■ What you will do ■
Please print out the entries below unchanged and skip the images.

═══ Supplied material ═══

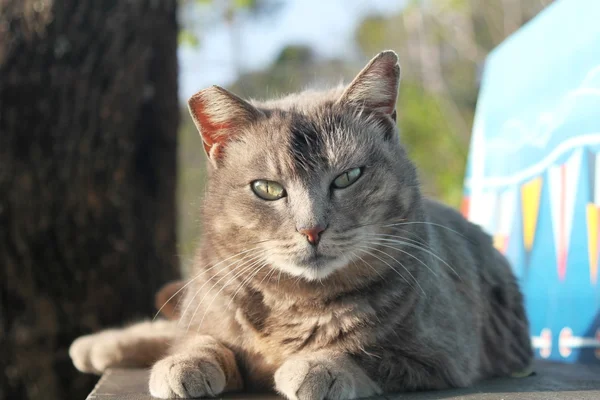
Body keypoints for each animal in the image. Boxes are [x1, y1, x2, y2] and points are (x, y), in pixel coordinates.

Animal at [70, 50, 536, 400]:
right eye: (267, 189)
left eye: (348, 177)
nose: (312, 229)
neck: (294, 301)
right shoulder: (212, 313)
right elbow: (202, 340)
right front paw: (185, 362)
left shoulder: (440, 355)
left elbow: (365, 351)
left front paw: (316, 365)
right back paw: (98, 344)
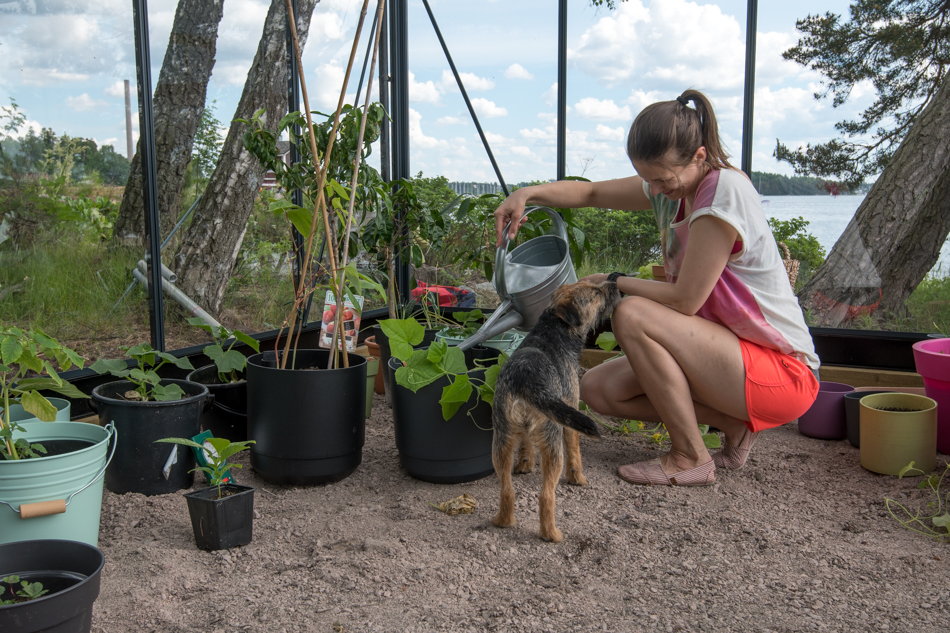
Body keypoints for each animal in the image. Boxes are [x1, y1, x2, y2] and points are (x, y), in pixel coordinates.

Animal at [490, 278, 624, 540]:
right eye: (595, 293)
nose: (615, 281)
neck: (552, 330)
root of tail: (525, 380)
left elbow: (527, 444)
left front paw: (525, 464)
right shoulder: (569, 409)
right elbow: (575, 451)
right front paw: (577, 478)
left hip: (501, 442)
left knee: (506, 489)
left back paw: (504, 521)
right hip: (552, 445)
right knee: (546, 495)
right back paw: (551, 533)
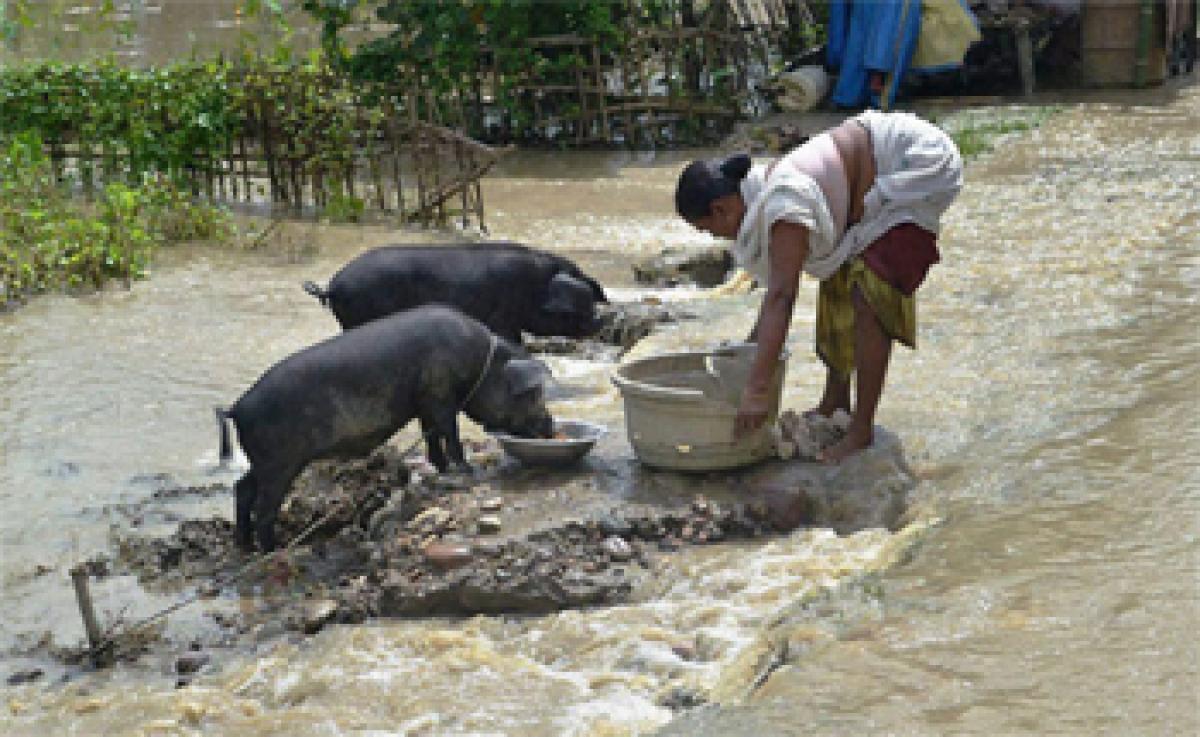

═══

■ Task result ■
Body keypoints for each animal in the image. Boxes are [x1, y1, x2, y2] and points are (x, y), in pixel coordinates.

Animal at [70, 50, 536, 400]:
right eye: (267, 189)
left eye: (348, 177)
nose: (312, 229)
neck: (294, 301)
right shoulder: (212, 313)
right elbow: (202, 340)
right front paw: (185, 362)
left shoulder: (440, 355)
left elbow: (365, 351)
left front paw: (316, 365)
right back paw: (98, 344)
Body keypoints for each animal in the image. Boxes are [x1, y1, x2, y2] and points are (x, y), in pixel coordinates.

Animal at [490, 278, 624, 540]:
right eye: (595, 293)
nose: (615, 281)
neck: (552, 330)
root of tail: (525, 380)
left elbow: (527, 444)
left front paw: (525, 464)
right shoulder: (569, 409)
right elbow: (575, 451)
right front paw: (577, 478)
left hip: (501, 442)
left knee: (506, 489)
left back paw: (504, 521)
right hip: (552, 445)
right knee: (546, 495)
right back paw: (551, 533)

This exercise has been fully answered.